2. Materials and Methods
2.1. Data collection and preprocessing
Figure 1 shows the procedure of dataset construction and preprocessing. 7520 human SADPr sites with high confidence (i.e., ADPr peptides with Andromeda scores > 40 and localization probability > 0.75) were collected from the literature [
2,
4,
9,
10] (
Figure 1A). 151,227 human pS sites were obtained from the database PhosphositePlus [
11] and the literature [
7] (
Figure 1A). We compared both datasets and found 3250 pSADPr peptides, 147,977 pS peptides, and 4270 SADPr peptides. We also collected 80,096 unmodified serine (UM) sites after removing modified serine sites (i.e. pSADPr, SADPr and pS) from the reported dataset [
7].
Each serine site of the above datasets was represented by a 41-residue-long sequence segment with the serine at the center [
12]. CD-HIT [
13,
14] was applied to eliminate the homologous peptides by setting the threshold to 60% sequence identity, which is valuable for avoiding overestimation. Specifically, we combined the pSADPr peptides with SADPr peptides, pS peptides, and UM peptides, respectively, and clustered them using CD-HIT. Accordingly, we obtained 4959 clusters, 30,106 clusters and 66,526 clusters. We selected one sequence randomly from each cluster according to the criterion: One pSADPr peptide was selected if it was included in the cluster; otherwise, one of the other peptides was selected. After that, 2378 pSADPr, 2581 SADPr, 27,728 pS and 64,148 UM peptides were collected (
Figure 1B-D). Furthermore, each of the three datasets was divided into 11 groups, where ten groups were used as a cross-validation dataset, and the rest group was considered an independent test dataset (
Figure 1B-D). It should be noted that if the central serine residue is located near the N or C terminus of the protein sequence, the complement symbol ‘_’ was added to the input sequences at the affected terminus to ensure the length was maintained. All these data are available at
http://edeepsadpr.bioinfogo.org/.
2.2. Feature encoding schemes
We selected five encoding features representing the input peptides for the model construction. They included the One-Hot encoding(OH) [
15], the Enhanced Amino Acid Composition Encoding (EAAC) [
16], the Enhanced Grouped Amino Acids Content encoding (EGAAC) [
16], the ZSCALE Encoding (ZSCALE) and the Word Embedding (WE).

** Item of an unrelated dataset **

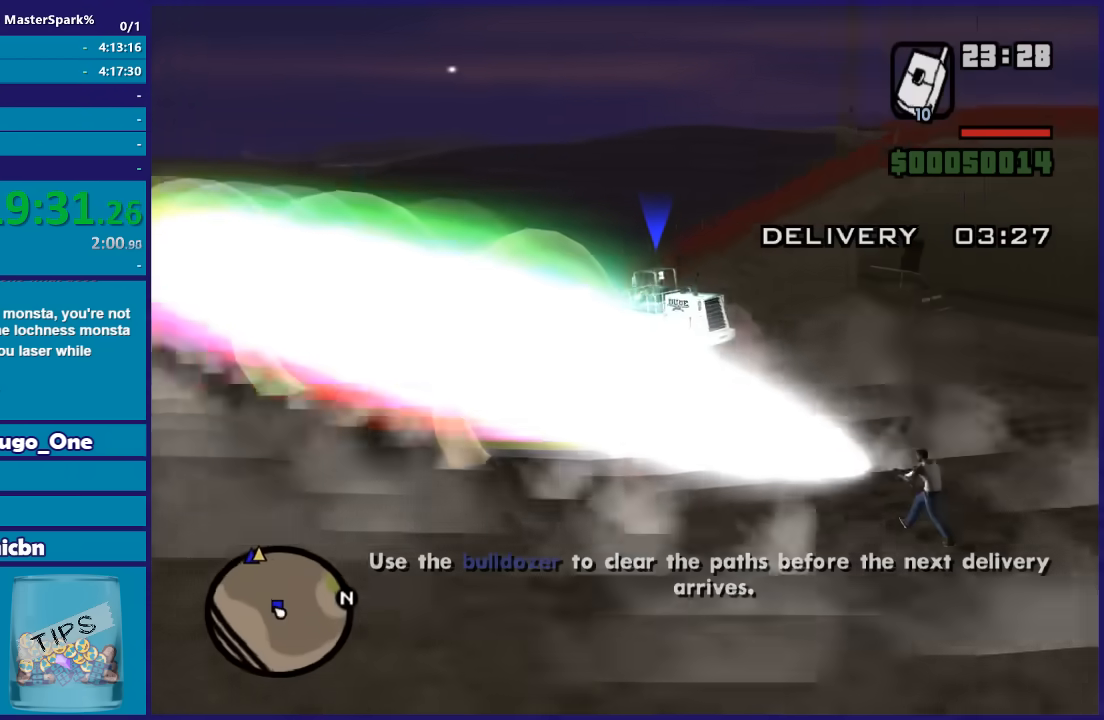
{"buttons": ["DPAD_UP"], "left_stick": "center", "right_stick": "center", "events": [[134, "right_stick", "center"]]}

2.2.1. One-Hot (OH) encoding
In the One-hot coding, the 20 amino acids and complement symbol ‘_’ are encoded into a 21-dimensional binary vector. In the vector corresponding to an amino acid, the element related to the amino acid is marked as 1 and others are marked as 0. For example, “A” is represented by “100000000000000000000” and “V” is represented by “0100000000000000000000”.
2.2.2. ZSCALE encoding
In ZSCALE encoding, every amino acid type is characterized by five physicochemical descriptor variables [
17,
18]. Therefore, each input sequence is represented as a vector of 205 (=41 × 5) dimensions. The filling character “_” is encoded as a 5-dimensional zero vector.
2.2.3. Word-embedding (WE) encoding
Word embedding [
19] relies on the numerical encoding approach [
20], which maps each type of amino acid residue to an integer. After the NUM encoding, each integer is mapped to a predefined five-dimension word vector. Therefore, each sequence is encoded as a vector of 205 (= 41×5) items.

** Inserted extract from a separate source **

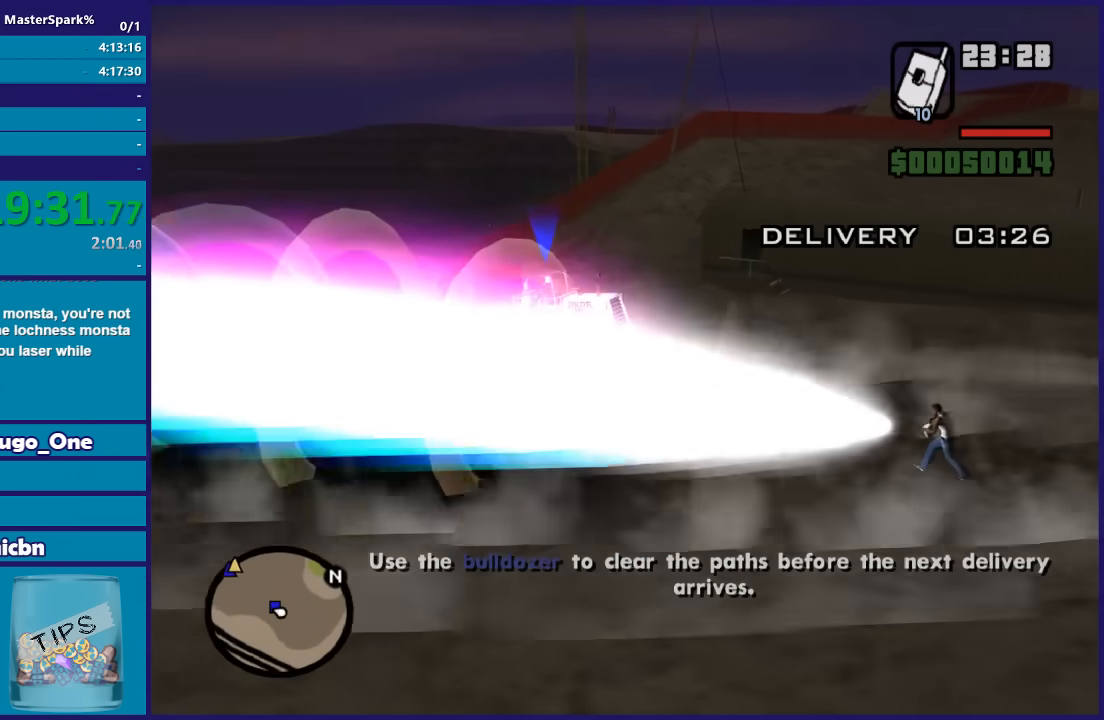
{"buttons": ["DPAD_UP"], "left_stick": "right", "right_stick": "center", "events": [[33, "left_stick", "right"]]}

2.2.4. Enhanced Amino Acid Composition (EAAC) encoding
In EAAC encoding, the frequency of each amino acid from the N-terminal to the C-terminal within a fixed sliding window size (the default length being 5) is calculated [
20]. Therefore, each peptide sequence is encoded as a vector of 740 (=(41 − 5 + 1) × 20) items.
2.2.5. Enhanced Grouped Amino Acids Content (EGAAC) encoding
The EGAAC encoding is developed based on grouped amino acid content (GAAC) characteristics [
21]. In the GAAC encoding, the 20 amino acid types are divided into five groups according to their physical and chemical properties (G1: GAVLMI, FYW, G3: KRH, G4: DE, and G5: STCPNQ). In the EGAAC encoding, the GAAC value is calculated from N-terminal to C-terminal within a fixed sliding window (the default length being 5).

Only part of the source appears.